• _Document segment_:

[Start of Attachment]

Merchant appeared at the Cambridge Union on Tuesdayfreddie dyke

“You’ll never have more freedom or more time than when you’re at university – ‘oh I’m doing my studies!’ – no you’re not, you’re in the fucking bar.” This was how Stephen Merchant, the BAFTA- and Golden Globe-winning writer and comedian, appealed to Cambridge students to make the most of their opportunity to dive into a career in comedy.

Merchant, ironically, told the packed Union Chamber that he wishes he had been sitting where they were twenty years ago, having been keen on the idea of coming to Cambridge – he tells me he would “study philosophy probably” if he could choose now – and joining the Footlights. He says he was “gutted” when his teachers persuaded him that he wasn’t academically good enough but then got the requisite grades for Oxbridge anyway.

However, despite being only “marginally” funny at school, he never gave up on comedy, saying that it “never occurred to me not to give it a stab.”

Throughout the evening the self-described “comedy nerd” won laughs effortlessly as he divulged carefully rehearsed anecdotes. Rapturous applause greeted one particular story that involved an infuriating small child throwing a shoe into Merchant’s soup at a wedding. When the apologetic mother light-heartedly asked “Oh, what’s he like?”, Merchant retorted “He’s like a cunt.”

However, such brazenness is far from the norm for the comedian, who concedes that he’s typically very awkward with people, such ineptitude being particularly acute when around women, as his show Hello Ladies parodied. Now 41, he passed on his romantic wisdom to the students present, telling them that they shouldn’t “be scared of girls” because “they’re like a bear in the woods – just as scared as you are of them.” Having had his own complications in the dating world – he jokes that in the past he used “would you like to meet Ricky Gervais?” as a chat-up line – he thinks standing out isn’t that difficult because “everyone’s an asshole, and if you’re not an asshole, you’re a step ahead.”

It would be hard to class Merchant as an asshole – throughout the evening it was clear that he’s still down-to-earth, saying that being a celebrity “doesn’t banish any personal demons you have” and admitting that when The Office went big he was “just swept along” with it, astounded that he was getting paid to write comedy. Did he wish he’d starred in it? “Yeah, when I saw all the free shit that Ricky got sent!” he jokes.

[End of Attachment]

(Page text data extracted)
[Start of Attachment]

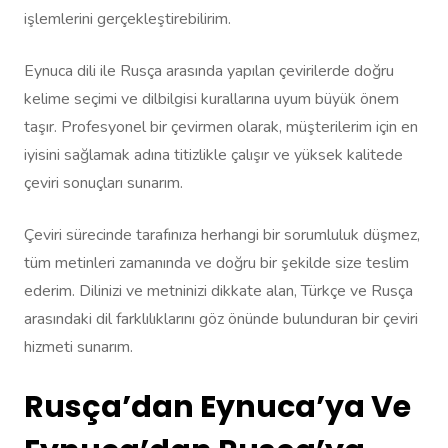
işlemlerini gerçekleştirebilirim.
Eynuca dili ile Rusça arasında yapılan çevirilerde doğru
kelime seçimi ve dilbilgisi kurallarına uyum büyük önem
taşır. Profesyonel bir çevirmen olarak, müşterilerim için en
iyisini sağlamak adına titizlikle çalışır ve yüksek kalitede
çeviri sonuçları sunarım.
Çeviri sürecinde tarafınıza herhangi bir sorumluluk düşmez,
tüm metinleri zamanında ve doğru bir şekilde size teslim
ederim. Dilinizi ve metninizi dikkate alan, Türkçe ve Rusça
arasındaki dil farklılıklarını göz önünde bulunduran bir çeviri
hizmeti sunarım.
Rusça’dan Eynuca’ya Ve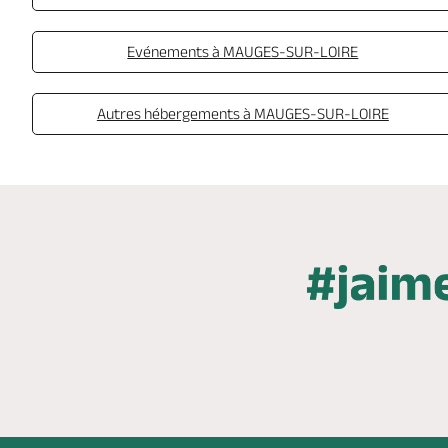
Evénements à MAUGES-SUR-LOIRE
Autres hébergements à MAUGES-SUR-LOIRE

[End of Attachment]
[Start of Attachment]

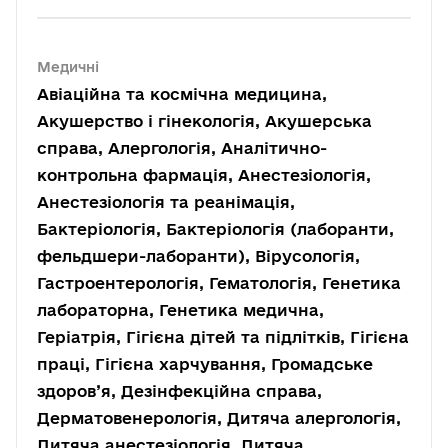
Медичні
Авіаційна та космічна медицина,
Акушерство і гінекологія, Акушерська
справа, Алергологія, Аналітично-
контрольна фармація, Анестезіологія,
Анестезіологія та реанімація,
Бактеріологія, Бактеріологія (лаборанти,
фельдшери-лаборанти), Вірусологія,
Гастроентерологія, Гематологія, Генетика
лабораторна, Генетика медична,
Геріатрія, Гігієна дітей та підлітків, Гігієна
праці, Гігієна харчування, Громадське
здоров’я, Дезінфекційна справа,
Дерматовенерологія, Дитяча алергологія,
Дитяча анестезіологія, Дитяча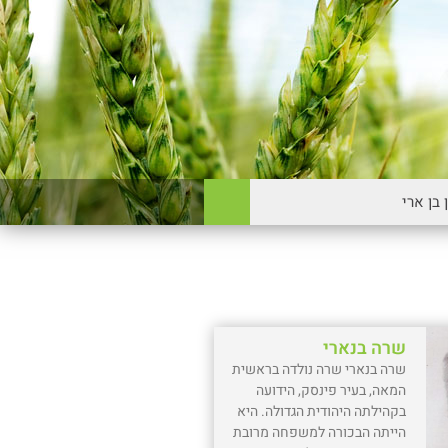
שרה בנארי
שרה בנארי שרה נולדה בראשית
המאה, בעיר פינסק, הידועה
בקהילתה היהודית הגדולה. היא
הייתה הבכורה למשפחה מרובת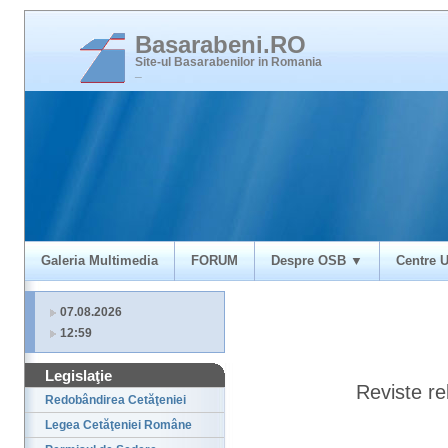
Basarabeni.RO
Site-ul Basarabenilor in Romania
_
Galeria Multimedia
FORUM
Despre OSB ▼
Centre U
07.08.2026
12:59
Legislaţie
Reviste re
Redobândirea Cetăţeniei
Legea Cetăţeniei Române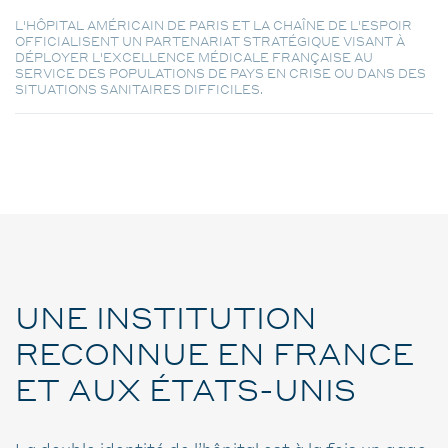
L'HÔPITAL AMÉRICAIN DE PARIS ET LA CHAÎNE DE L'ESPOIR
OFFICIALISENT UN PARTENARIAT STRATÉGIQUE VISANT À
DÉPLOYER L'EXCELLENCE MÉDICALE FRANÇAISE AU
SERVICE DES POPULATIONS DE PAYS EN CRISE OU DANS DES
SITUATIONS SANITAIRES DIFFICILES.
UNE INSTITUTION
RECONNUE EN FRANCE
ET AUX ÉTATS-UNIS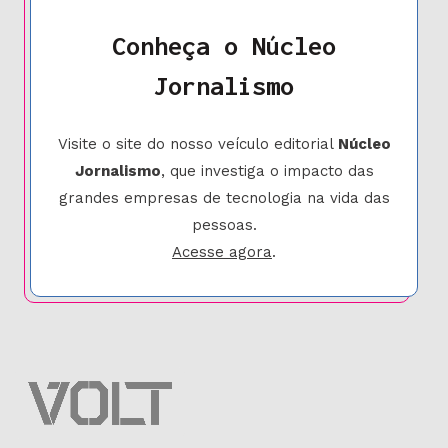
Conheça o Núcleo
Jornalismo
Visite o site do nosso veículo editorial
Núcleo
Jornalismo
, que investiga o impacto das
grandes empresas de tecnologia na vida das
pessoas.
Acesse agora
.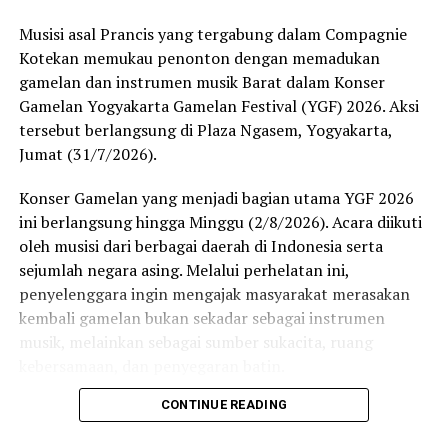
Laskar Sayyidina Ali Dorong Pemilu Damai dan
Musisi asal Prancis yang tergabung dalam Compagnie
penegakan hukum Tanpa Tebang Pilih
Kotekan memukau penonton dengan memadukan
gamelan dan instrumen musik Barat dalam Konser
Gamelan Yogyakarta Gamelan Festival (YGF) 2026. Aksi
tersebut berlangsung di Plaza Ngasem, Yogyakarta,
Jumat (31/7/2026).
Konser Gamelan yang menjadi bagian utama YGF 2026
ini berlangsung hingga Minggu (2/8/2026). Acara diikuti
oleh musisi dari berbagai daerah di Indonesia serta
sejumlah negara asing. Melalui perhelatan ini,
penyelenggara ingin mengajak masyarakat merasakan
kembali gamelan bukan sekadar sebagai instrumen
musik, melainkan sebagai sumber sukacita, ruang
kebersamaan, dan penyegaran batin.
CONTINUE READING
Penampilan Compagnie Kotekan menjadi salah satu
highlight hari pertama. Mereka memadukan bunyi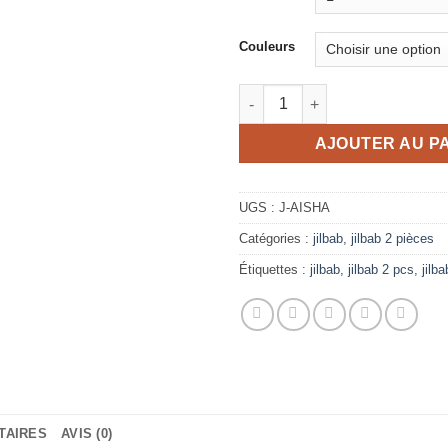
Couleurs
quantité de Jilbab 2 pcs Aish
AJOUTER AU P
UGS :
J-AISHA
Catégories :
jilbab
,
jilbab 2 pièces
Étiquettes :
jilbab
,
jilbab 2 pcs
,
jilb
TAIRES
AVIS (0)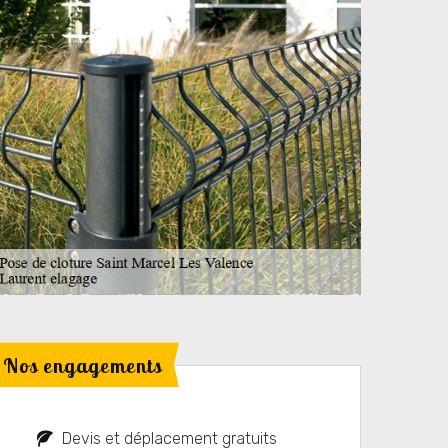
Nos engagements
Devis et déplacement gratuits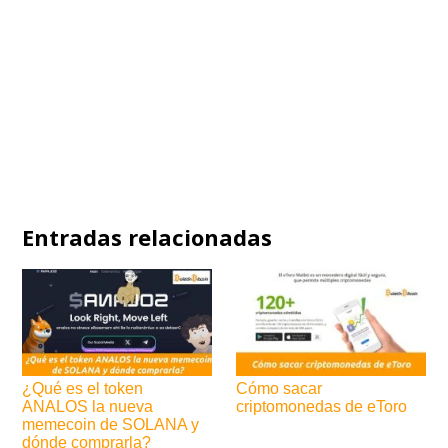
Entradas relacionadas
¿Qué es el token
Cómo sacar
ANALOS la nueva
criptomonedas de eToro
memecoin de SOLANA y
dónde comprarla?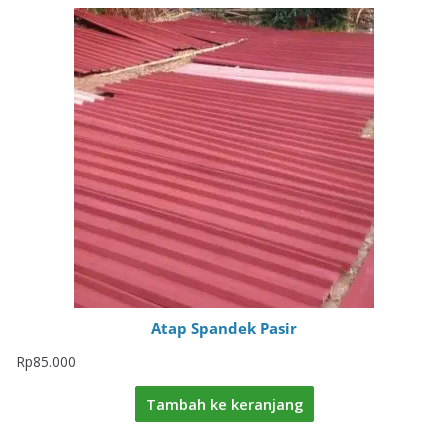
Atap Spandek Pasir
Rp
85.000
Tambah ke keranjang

[End of Attachment]

• _Request A_:
In the article on Stephen Merchant's Cambridge Union visit, swap "university" for "college" and give the passage from "Merchant appeared at" to "career in comedy.".
• _Request B_:
According to the article on Stephen Merchant's Cambridge Union visit, what did a small child throw into Merchant's soup at a wedding?

• _Task solution A_:
Merchant appeared at the Cambridge Union on Tuesdayfreddie dyke

“You’ll never have more freedom or more time than when you’re at college – ‘oh I’m doing my studies!’ – no you’re not, you’re in the fucking bar.” This was how Stephen Merchant, the BAFTA- and Golden Globe-winning writer and comedian, appealed to Cambridge students to make the most of their opportunity to dive into a career in comedy.

• _Task solution B_:
A shoe.